Larger-than-life and refreshingly candid, Ms Pankhurst revealed she was no longer in touch with the author, but happily discussed the book, which has been optioned by Netflix.

“The author and I don’t speak any more – we only talk through our lawyers,” Ms Pankhurst said.

“The Trauma Cleaner has sold like hot cakes, but I haven’t seen a cent from the book.

“To have so many people interested in my story and almost 200 of you here tonight is so validating and so important to me because the book does promote a message about overcoming adversity.”

Sandra was born Peter and was adopted into an alcoholic family, where he was subjected to extreme violence and neglect.

Peter went on to marry and had two children, but started to lead a double life exploring the gay scene in Melbourne.

Leaving behind a young family, Sandra took on another name in the ’70s and started her new life dancing in clubs in St Kilda and working as a prostitute to survive.

“I now have a great relationship with my ex-wife, but my one regret is that she suffered by having to bring up two children alone and I sabotaged three lives,” Ms Pankhurst said.

“That wasn’t my intention – I had to be honest with myself.

“The family law court was so archaic in those days that I was not allowed to touch or talk to my children because they would ‘catch what I had’.

“In the process of writing the book, I found out my children were looking for me – my younger son invited me over for Father’s Day on Sunday.”

Sandra was one of the first people in Australia to undergo a full gender reassignment and for several years she led a life fueled by drugs and alcohol.

“You lose all your friends, change your identity and there is no picket fence and happy family at the end – you’re the same person in a more comfortable body,” she said of the transition.

“There is a lot more understanding and acceptance now and I’m glad for that.”

After she was brutally attacked and raped, Sandra forged an entirely different career path and today she is the director of Specialised Trauma Cleaning Services.

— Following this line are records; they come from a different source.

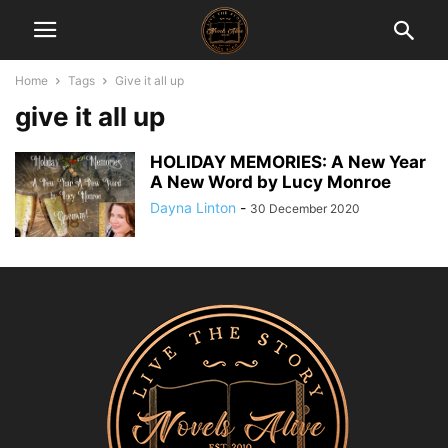
Home
Tags
Give it all up
give it all up
HOLIDAY MEMORIES: A New Year
A New Word by Lucy Monroe
Dayna Linton
-
30 December 2020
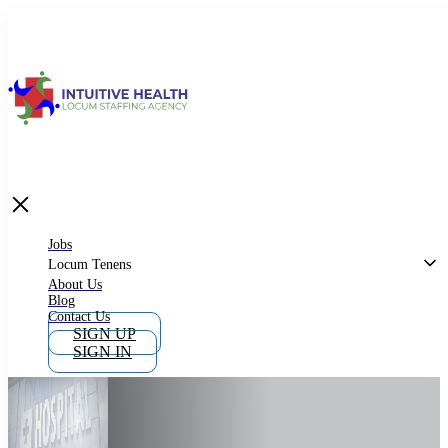
Jobs
Locum Tenens
What is Locum Tenens
Jobs
Locum Tenens
About Us
Blog
Why Work as Locum Tenens
Contact Us
SIGN UP
SIGN IN
Work With Intuitive Health Services
Importance of Locum Tenens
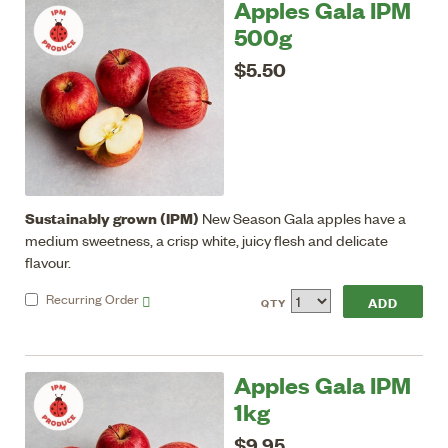
Apples Gala IPM
500g
$5.50
Sustainably grown (IPM)
New Season Gala apples have a
medium sweetness, a crisp white, juicy flesh and delicate
flavour.
Recurring
Order
QTY
Apples Gala IPM
1kg
$9.95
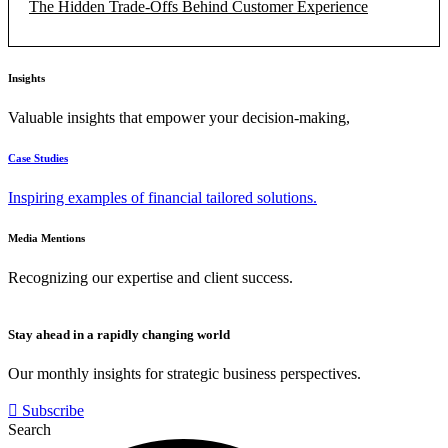
The Hidden Trade-Offs Behind Customer Experience
Insights
Valuable insights that empower your decision-making,
Case Studies
Inspiring examples of financial tailored solutions.
Media Mentions
Recognizing our expertise and client success.
Stay ahead in a rapidly changing world
Our monthly insights for strategic business perspectives.
Subscribe
Search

“We clean up after suicides, murders, squalor in the homes of hoarders and abandoned meth labs,” Ms Pankhurst explained.

“My business has been built on care, compassion and dignity and I don’t see myself as a trauma cleaner – I see myself as a psychiatrist.

“All of my clients have had a traumatic experience and I employ people who have issues of their own – that’s why they are so fantastic at what they do.”

Ms Pankhurst revealed her extraordinary life story could soon be told via the small screen.

“One of the television producers who has worked on Game of Thrones and The Walking Dead has optioned the rights to a Netflix series,” she said.

“Maybe I will see bread and butter for it eventually.”